Frau Merkel, si legge nelle conclusioni di questo coraggioso libro, «ha vinto una dopo l’altra tutte le battaglie della sua scalata al potere. Cristiana e democratica lo è solo in maniera molto aleatoria, quando questo serve allo scopo …». Il potere, però, aggiungiamo noi con una lunga tradizione spirituale, è un gigante di ferro dai piedi di argilla. L’elettorato tedesco rischia di essere meno conformista di quanto si possa pensare e, difatti, con l’acuirsi della crisi immigratoria sta premiando, almeno a livello di sondaggi AfD, che settimana scorsa è arrivata al 12%. Troppo poco per costituire un’alternativa di governo, almeno per il momento, ma abbastanza per spostare gli equilibri alla Grande Coalizione, tanto più che la SPD è molto meno russofoba della CDU e anche i Tedeschi ne hanno piene le scatole delle inutile sanzioni. Nel gioco di riequlibrio apparente, il sistema potrebbe decidere di tagliare qualche ramo secco, come, per esempio, i privilegi abnormi di cui godono le due chiese concordatarie, la Cattolica e l’Evangelica, soprattutto nel caso di un ulteriore calo di voti della CDU. Inoltre, AfD sostiene la ripresa del dialogo con Mosca e la fine delle sanzioni, è contraria alla politica verticistica della BCE e della UE e ha, al suo interno, pericolose spinte eurasiatiche.

Frau Merkel, davanti a questo quadro appare più che mai freddamente indifferente, e dopo avere, metaforicamente, ucciso l’ultimo grande segretario della CDU, si appresta a uccidere anche la CDU stessa, ridotta a mero strumento di controllo del potere. La Cancelliera guarda la storia travolgere la Germania con l’asciugamano sulle spalle, come se fosse un spettacolo che non la riguarda. Esattamente come a Berlino, nell’autunno 1989.

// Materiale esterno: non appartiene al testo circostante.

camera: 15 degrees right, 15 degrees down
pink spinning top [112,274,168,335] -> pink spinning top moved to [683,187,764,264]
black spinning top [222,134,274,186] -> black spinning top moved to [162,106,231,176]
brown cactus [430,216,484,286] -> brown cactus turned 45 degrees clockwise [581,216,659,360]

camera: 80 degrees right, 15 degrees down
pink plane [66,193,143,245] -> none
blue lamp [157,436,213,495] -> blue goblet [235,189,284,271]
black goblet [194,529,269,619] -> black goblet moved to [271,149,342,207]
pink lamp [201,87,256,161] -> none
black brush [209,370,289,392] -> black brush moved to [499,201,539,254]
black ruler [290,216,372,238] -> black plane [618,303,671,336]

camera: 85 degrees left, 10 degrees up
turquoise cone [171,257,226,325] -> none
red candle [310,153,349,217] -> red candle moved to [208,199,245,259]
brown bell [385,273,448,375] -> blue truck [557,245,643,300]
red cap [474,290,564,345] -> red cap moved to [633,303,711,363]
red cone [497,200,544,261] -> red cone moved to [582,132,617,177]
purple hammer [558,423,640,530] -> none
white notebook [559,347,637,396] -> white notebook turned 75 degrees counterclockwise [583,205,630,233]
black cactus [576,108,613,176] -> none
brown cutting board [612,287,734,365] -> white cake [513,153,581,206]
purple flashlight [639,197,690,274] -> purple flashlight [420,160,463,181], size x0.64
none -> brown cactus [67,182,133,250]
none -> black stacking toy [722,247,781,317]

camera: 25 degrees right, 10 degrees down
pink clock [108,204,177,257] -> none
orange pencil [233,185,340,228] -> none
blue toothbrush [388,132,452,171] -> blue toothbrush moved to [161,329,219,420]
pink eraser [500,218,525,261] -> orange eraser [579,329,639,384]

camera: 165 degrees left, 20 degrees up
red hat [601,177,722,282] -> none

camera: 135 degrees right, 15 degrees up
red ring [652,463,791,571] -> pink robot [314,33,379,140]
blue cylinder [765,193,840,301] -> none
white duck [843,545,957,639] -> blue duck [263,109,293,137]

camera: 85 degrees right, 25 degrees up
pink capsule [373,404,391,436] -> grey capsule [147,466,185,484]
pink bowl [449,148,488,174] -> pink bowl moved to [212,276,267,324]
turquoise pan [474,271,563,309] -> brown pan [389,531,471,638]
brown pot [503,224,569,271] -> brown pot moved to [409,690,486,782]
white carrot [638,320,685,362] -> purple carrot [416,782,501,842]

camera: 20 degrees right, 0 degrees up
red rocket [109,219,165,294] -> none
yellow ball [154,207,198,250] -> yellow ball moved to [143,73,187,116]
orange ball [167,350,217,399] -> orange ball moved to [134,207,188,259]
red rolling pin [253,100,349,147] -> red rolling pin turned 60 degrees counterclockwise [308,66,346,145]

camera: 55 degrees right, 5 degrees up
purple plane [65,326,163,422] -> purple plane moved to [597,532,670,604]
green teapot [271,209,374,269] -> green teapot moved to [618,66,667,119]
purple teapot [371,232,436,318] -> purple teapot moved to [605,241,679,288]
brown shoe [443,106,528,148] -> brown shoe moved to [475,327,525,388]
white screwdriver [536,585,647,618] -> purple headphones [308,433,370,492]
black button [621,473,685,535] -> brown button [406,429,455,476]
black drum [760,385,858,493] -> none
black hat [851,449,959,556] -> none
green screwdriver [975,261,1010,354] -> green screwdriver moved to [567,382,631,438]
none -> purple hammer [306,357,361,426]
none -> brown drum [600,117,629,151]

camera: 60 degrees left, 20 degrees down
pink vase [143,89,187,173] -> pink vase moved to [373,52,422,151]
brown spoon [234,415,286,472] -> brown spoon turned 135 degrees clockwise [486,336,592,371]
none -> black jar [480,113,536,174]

A essere preoccupato del tracollo di voti della CDU è, invece, l’ineffabile cardinal ReinhardMarx, segretario della potente (e ricca) Conferenza Episcopale Tedesca, che vede con timore il rischio di ogni possibile ritocco alle Kirchensteuer, le tasse ecclestiastiche, già in calo per l’emorragia di fedeli che, per non pagare, dichiarano la propria uscita dalla Chiesa. Il problema della Chiesa tedesca per Marx non sono i seminari vuoti (anzi, di seminari non ce ne sono proprio più, tranne quelli dei “tradizionalisti”, ampiamente emarginati, se non perseguitati). Non è nemmeno il tracollo della fede e la protestantizzazione delle strutture ecclesiastiche. No. Il problema è il foraggiamento delle istituzioni cattoliche (la Conferenza Episcopale Tedesca è, dopo il Bund, il primo datore di lavoro della Germania). Eccolo allora, pronunciare due interventi, ampiamente ripresi da tutta la stampa tedesca, nel giro di poche ore. «Alternative fürDeutschland non è un’alternativa per la Germania perché i profughi non si fermano sparando su di loro ai confine, atto profondamente disumano etc.». In realtà, AfD ha proposto di mandare l’esercito ai confine, ma il Cardinale ha tagliato corto e ha letto «sparare sui profughi». È il tipico stile cattoprogressista, cioè figlio della menzogna, che stravolge la parola altrui ai voleri del Politicamente Corretto e ai dettami della Lügenpresse. Poi, però, in un secondo intervento, ha precisato: «La Germania non può accogliere tutti. L’accoglienza deve essere misurata dalla ragionevolezza». Marx è un esperto della dottrina sociale della Chiesa e, con il suo secondo intervento, non ha fatto che ribadire la dottrina nota. Peccato che non abbia ricordato questo sacrosanto principio a ottobre 2015, quando le frontiere furono incautamente spalancate. Questo suo secondo intervento, per quanto in ritardo, è quanto meno, a suo modo, tempestivo, non per le sorti della Germania, ma per quelle della CDU, a sostegno della quale, in realtà, vanno letti ambedue gli interventi, il colpo al cerchio e il colpo alla botte. Nella speranza che rallenti l’emorragia dei voti e il rischio per le entrate delle Kirchensteuer.